If you’re looking for more of a dispersed, primitive camping experience, check out Parson’s Landing. It is a secluded beach site around seven miles west of the village of Two Harbors. You can only get there a hike from the village or by kayaking in. There are eight primitive tent sites that come with lockers filled with at-the-ready firewood and water. You must pass by the Two Harbors office to check in and get your key for the locker. Some advice from campers on The Dyrt: bring a bear canister or use the lockers to store your food, because “the squirrels and birds are ridiculous,” according to The Dyrt camper Lacie G. “They’ll chew right through your pack to get your stuff.”

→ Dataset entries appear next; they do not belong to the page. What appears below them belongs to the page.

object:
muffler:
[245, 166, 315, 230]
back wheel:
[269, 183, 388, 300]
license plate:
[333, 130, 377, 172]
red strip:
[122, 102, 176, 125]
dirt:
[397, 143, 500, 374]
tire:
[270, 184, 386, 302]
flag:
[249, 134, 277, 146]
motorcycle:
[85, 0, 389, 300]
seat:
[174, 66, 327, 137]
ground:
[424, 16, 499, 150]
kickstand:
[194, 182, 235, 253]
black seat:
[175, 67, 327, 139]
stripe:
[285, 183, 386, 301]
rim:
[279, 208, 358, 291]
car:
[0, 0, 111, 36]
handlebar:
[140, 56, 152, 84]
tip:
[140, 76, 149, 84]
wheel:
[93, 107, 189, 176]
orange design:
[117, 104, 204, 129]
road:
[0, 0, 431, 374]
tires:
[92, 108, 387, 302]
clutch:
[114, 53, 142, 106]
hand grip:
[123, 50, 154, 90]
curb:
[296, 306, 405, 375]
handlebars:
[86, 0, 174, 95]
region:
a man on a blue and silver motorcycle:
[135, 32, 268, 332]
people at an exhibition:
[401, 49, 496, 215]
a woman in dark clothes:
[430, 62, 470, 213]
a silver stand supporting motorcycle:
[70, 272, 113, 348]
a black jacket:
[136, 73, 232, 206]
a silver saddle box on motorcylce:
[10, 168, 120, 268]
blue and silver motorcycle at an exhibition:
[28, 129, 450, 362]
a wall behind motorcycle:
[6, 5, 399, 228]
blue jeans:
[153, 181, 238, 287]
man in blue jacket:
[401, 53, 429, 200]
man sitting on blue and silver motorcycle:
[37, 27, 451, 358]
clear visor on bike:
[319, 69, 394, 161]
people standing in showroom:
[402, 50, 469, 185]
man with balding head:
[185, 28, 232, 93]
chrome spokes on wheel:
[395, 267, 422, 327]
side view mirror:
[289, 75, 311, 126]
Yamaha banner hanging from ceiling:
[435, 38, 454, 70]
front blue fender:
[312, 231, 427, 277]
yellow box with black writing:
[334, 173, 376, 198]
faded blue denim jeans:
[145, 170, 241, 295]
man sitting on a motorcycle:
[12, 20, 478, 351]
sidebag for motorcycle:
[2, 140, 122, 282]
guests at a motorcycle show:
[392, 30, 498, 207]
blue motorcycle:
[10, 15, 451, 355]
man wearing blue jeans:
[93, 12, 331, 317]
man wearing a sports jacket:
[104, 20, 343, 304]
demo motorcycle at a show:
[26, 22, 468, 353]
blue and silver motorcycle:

“Takes some work to get here but definitely worth it… Don’t forget your snorkel! The water is so clear and full of things to see.” —The Dyrt camper Lacie G.
The Black Jack campground is a primitive campsite in the highlands of the island, and is accessible only by hiking in. It is on Mount Orizaba, which is Catalina Island’s highest peak at 2,097 feet. You can get to the Black Jack campground trailhead, which is nine miles from Avalon and 11.8 miles from Two Harbors, by hiking, taking the airport shuttle from Avalon, or taking the Safari Bus. There are no fires allowed as long as the county is in drought, so be sure to check online for drought information. There are picnic tables, BBQ and fire rings, showers, fresh water and chemical toilets. The Dyrt camper Leasa W. recommends grabbing breakfast or lunch at the Airport-in-the-Sky, two miles away.
“Very remote and quiet feeling. You won’t be able to see the coastline when at this campground but definitely will on your travels along the trail to get to the campground. Some nearby campers utilized hammocks and found sufficient trees to hang from.” —The Dyrt camper Leasa W.